ANDERSON, Paul H., Justice (dissenting).

            I join in the dissent of Justice Page.



[1]          Minnesota Statutes § 611.026 provides:

 

A person shall not be excused from criminal liability except upon proof that at the time of committing the alleged criminal act the person was laboring under such a defect of reason, from one of these causes, as not to know the nature of the act, or that it was wrong.

[2]          Though the postconviction petition and attached memorandum indicate that the grounds for the relief sought are claims of ineffective assistance of trial counsel and a related claim of ineffective assistance of appellate counsel, the hearing did not focus on those claims.  Instead, the hearing centered on the expert testimony on which the ineffective assistance claims were based—testimony regarding the effect of Schleicher’s personality disorder and mental illness on his ability to understand the wrongfulness of his actions at the time of the murder.

 

[3]          The postconviction court did not issue findings of fact or conclusions of law in connection with its order denying Schleicher’s petition.  Though neither party complains about the absence of findings of fact and conclusions of law, we have said that postconviction courts generally should follow an evidentiary hearing with the issuance of findings of fact and conclusions of law.  Scruggs v. State, 484 N.W.2d 21, 25 (Minn. 1992).  But “if the record is clear and yields an obvious answer to the relevant questions raised on appeal [from a denial of a postconviction petition], the reviewing court may disregard the absence of findings of fact or conclusions of law.”  Id. at 25 (internal quotation marks omitted). 

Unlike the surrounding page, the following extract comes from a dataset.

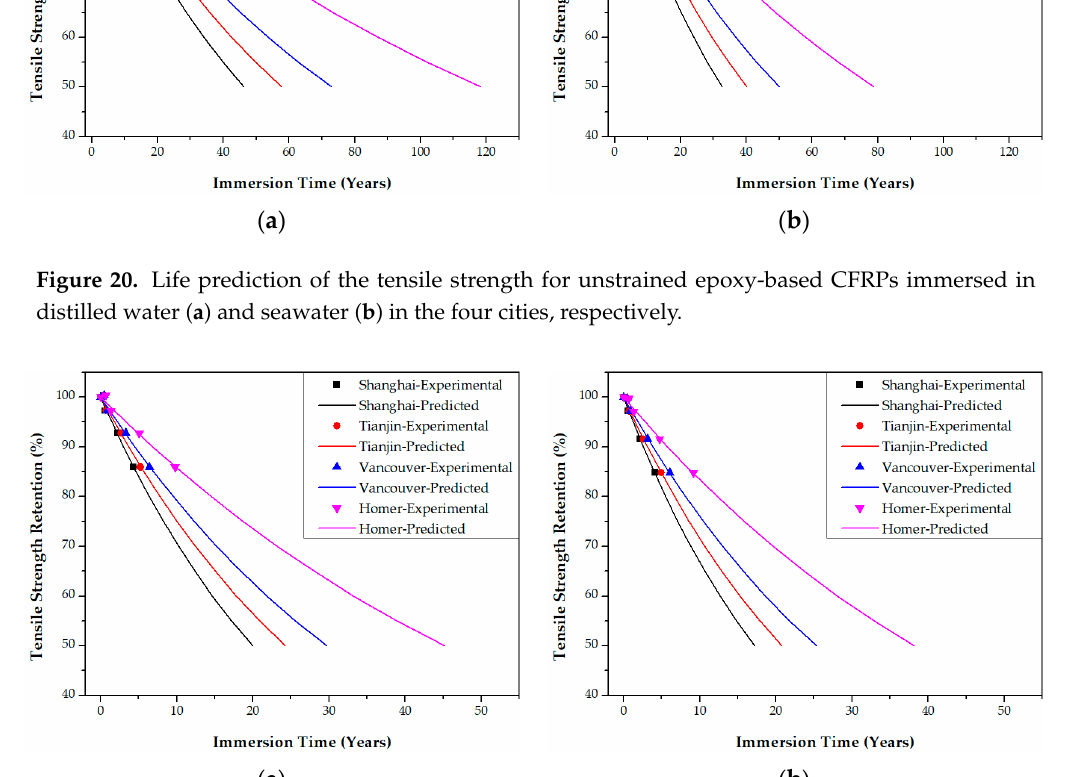
Figure 21. Life prediction of the tensile strength for epoxy-based CFRPs (30% strain) immersed in distilled water ( a ) and seawater ( b ) in the four cities, respectively.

[4]          Instead, Schleicher asserts that his claims regarding the sufficiency of the evidence and the constitutionality of Minn. Stat. § 611.026 are “ripe for review” because the postconviction court touched on these two issues in denying Schleicher’s petitions.  However, the postconviction court appeared to address the constitutionality of the mental illness defense statute only in the context of Schleicher’s claim that trial counsel was ineffective for failing to challenge the statute’s constitutionality, a claim that was raised in both petitions.  Similarly, the postconviction court reviewed the sufficiency of the expert testimony relating to Schleicher’s mental illness defense in the context of its consideration of Schleicher’s contention that trial counsel was ineffective for failing to elicit testimony supporting the mental illness defense, a claim that was raised in Schleicher’s first petition. 

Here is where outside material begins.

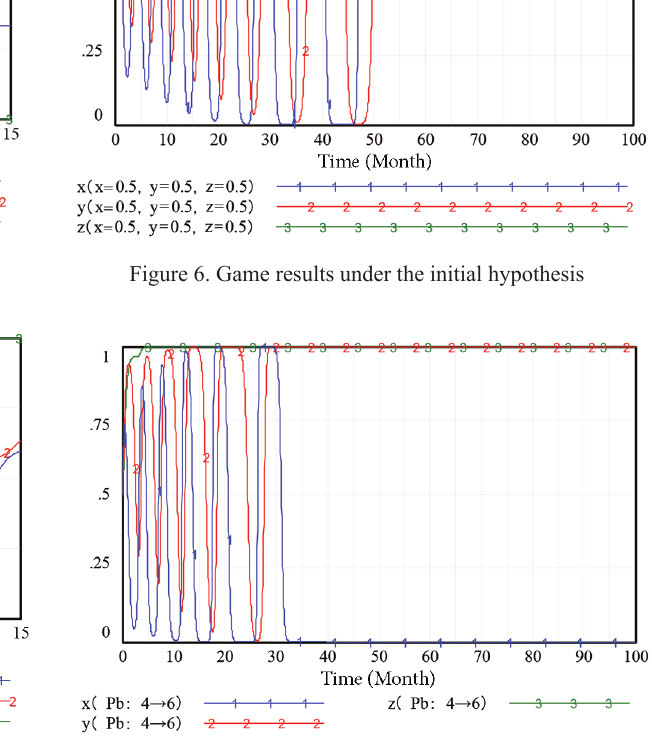
Figure 5. Game results exist mutation (λ 9 )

[5]          In addition, liberally construing Schleicher’s postconviction petitions, this claim arguably was raised in his second petition because in that petition Schleicher contends that his “appellate attorney” did not properly examine the expert witnesses, presumably a reference to his attorney at the postconviction hearing.

 

[6]          In addition, Schleicher’s first and second petitions both include a catchall claim asserting all conceivable grounds for postconviction relief.  We do not consider this catchall claim “because a petitioner’s allegations must be ‘more than argumentative assertions without factual support.’”  Zenanko, 688 N.W.2d at 864 n.2 (quoting Hodgson, 540 N.W.2d at 517). 

[7]          We have also noted that changes in the mental illness defense standard should come from the legislature, not from this court.  See State v. Rawland, 294 Minn. 17, 33, 199 N.W.2d 774, 783 (1972).

[8]          In the second petition Schleicher also contends that trial counsel failed “to provide notice [sic] expert witnesses during trial.”  Without a more specific allegation, the basis for this claim cannot be discerned.  Because allegations in postconviction petitions must be more than mere argumentative assertions without factual support, we do not address this claim.  See Azure, 700 N.W.2d at 448 n.1.